Notes From Elsewhere

One of the more unusual authors of nineteenth-century sensational literature was Edward Greey (1835-1888), an English officer, diplomat and art dealer. Born in Sandwich, he received a military education and was commissioned an army captain in 1860, in time for the Chinese War of 1860, (also known as the “Arrow” War or Second Opium War.) Greey was one of an 11,000-man English force under General James Hope Grant. He led a company of marines in storming Pekin (Beijing), and may have participated in the orgy of looting within the Forbidden City. Soon afterwards he was sent as an attaché to the British Legation in Japan. Like Lafcadio Hearn and several other westerners, he fell in love with everything Japanese and immersed himself in the language, literature, art and customs of the island kingdom.
Around 1868 he moved to New York City, where he began a fairly successful business as an importer and dealer in Asian ceramics, textiles and art objects, specializing in Japonica. Six years earlier, New York had been seized by a fad for all things Japanese after the first Japanese embassy visited the city during the summer of 1860, but the intervening Civil War of 1861-1865 had almost eradicated the memory by the time Greey set up shop. He seems to have created a new appreciation for Japanese art in New York collecting circles through his gallery, loan exhibitions and his extensive writings. He possessed a gift for design and drawing, as well as writing and music. No photographs of Greey have come to light thus far. His obituary describes him as a corpulent man who wore a moustache.
Greey had eight children.
Despite his prolific output, Edward Greey seems to have been plagued by financial problems and resultant ill health. His business required personal visits to the Far East – no easy undertaking in the days of steam. By 1888 the overweight 53-year-old importer was not the dashing vigorous 25-year-old officer who had stormed Pekin. His final trip to Japan proved lethal.
Edward Greey, the dealer in Japanese and Chinese art ware, of 20 East Seventeenth-street, committed suicide yesterday afternoon by shooting himself in the head with a pistol.

##############################

Challenge a:
Show each line of the rows below that contains the word "time". Match case exactly.

Rows from a data source
##############################

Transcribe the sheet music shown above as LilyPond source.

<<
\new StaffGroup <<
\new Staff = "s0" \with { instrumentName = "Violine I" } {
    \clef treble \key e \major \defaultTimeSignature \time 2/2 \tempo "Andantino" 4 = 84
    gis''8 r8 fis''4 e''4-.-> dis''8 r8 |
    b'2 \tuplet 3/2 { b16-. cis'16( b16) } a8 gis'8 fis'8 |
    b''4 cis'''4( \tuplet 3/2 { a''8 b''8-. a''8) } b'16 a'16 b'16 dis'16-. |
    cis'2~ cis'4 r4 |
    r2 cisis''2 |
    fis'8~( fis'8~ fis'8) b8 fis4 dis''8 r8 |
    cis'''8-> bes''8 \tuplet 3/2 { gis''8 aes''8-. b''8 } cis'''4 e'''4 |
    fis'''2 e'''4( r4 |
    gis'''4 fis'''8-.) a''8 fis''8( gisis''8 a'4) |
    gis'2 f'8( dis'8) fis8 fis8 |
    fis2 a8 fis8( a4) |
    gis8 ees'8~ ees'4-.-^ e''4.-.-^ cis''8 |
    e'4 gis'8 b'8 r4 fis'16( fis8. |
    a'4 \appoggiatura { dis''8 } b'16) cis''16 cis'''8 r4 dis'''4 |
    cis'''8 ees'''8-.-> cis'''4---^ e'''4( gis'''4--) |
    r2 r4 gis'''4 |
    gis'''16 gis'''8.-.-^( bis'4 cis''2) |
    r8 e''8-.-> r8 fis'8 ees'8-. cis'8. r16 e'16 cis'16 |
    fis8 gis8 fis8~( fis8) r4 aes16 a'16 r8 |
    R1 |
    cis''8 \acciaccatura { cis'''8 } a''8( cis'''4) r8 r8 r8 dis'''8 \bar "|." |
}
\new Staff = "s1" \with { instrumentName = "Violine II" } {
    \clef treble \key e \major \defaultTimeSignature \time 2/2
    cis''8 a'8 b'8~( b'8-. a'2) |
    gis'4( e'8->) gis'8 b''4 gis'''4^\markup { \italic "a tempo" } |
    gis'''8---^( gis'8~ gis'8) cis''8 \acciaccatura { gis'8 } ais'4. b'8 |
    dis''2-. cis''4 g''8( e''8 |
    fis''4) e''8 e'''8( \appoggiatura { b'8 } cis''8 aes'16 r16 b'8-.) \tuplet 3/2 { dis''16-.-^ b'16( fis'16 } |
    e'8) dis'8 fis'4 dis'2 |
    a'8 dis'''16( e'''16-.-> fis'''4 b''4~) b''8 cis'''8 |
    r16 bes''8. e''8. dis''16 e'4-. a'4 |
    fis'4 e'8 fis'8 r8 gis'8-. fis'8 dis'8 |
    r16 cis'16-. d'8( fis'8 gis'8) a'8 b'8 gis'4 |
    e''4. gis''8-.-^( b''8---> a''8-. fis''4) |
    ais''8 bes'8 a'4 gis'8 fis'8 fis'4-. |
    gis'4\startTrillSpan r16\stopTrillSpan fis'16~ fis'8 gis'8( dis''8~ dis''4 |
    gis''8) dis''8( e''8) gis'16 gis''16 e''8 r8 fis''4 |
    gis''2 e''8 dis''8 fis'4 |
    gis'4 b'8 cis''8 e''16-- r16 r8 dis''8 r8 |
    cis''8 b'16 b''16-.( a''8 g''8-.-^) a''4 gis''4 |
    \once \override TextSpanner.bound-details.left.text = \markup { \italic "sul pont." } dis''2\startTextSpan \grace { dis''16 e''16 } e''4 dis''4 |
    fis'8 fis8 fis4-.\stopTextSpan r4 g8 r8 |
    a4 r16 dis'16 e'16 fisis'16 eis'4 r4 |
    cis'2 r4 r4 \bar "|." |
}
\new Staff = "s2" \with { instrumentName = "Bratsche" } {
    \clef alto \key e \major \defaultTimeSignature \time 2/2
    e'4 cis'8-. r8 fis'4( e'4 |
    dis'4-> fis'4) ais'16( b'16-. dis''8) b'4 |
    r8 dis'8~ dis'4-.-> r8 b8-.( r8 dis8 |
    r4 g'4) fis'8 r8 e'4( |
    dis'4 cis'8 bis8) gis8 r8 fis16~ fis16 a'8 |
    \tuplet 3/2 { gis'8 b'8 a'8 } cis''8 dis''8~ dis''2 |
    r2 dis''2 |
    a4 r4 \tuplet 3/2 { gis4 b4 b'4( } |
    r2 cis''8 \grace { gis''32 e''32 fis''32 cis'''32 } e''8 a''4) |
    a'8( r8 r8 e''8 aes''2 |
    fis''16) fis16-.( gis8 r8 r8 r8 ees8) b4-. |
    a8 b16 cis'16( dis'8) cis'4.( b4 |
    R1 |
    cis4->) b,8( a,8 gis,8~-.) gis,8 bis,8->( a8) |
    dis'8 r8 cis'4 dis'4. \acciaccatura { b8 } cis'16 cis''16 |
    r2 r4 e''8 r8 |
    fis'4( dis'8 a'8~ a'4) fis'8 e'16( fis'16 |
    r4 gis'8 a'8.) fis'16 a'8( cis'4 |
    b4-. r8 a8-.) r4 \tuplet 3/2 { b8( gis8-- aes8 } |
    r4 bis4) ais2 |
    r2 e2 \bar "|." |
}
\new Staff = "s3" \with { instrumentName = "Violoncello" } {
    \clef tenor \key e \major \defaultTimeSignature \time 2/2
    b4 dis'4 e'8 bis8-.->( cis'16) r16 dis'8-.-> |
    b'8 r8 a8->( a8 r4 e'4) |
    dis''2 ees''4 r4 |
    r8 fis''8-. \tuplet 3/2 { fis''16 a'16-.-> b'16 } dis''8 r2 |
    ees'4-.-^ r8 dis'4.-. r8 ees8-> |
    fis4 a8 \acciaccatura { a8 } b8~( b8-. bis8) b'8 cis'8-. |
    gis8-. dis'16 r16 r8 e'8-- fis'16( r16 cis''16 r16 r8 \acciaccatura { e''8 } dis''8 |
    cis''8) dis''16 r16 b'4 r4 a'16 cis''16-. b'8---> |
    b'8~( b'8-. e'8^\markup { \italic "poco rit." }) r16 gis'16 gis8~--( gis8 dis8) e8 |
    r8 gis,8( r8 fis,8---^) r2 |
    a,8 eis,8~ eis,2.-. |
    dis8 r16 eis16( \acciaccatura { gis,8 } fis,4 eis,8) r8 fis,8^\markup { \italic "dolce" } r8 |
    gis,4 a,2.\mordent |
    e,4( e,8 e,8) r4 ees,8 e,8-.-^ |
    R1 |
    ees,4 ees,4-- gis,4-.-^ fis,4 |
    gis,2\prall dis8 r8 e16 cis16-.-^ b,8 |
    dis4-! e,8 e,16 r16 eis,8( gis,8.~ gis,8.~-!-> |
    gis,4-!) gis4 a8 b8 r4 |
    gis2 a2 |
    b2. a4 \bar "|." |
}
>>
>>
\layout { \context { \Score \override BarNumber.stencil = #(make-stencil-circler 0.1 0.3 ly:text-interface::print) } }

##############################

Challenge b:
Carry on the passage above about Edward Greey from its last sentence.

Answer a:
    \clef treble \key e \major \defaultTimeSignature \time 2/2 \tempo "Andantino" 4 = 84
    \clef treble \key e \major \defaultTimeSignature \time 2/2
    \clef alto \key e \major \defaultTimeSignature \time 2/2
    \clef tenor \key e \major \defaultTimeSignature \time 2/2

Answer b:
Publications

External Publications

To augment his modest income from the art business, he took up writing. His first productions were all Japanese-themed: The Queen’s Sailors: A Nautical Novel (1870), Blue Jackets; or, The Adventures of J. Thompson, A.B. Among the “Heathen Chinee.” A Nautical Novel (1871), The Loyal Ronins; An Historical Romance (1880) a retelling of the famous story of the 47 samurai of Ako (Chushingura), Young Americans in Japan; or, The Adventures of the Jewett Family and their Friend Oto Nambo (1882), The Wonderful City of Tokio; or, Further Adventures of the Jewett Family and their Friend Oto Nambo (1883), The Golden Lotus And Other Legends of Japan (1883), The Bear Worshippers of Yezo And the Island of Karafuto (Saghalin); or, The Adventures of the Jewett Family and their Friend Oto Nambo (1884) and A Captive of Love (1885), a translation of a work by Bakin. He also wrote two plays, “Mirah” and “Vendome,” and found time to adapt folk music for publication. He is credited with the words and arrangement of “Under De Mango Tree: West Indian Song and Chorus,” published by William A. Pond & Co. in 1872. (Not the same ditty sung by Sean Connery to Ursula Andress in Dr. No, however.) He occasionally used a Chinese-sounding pen name, “Sung-Tie.”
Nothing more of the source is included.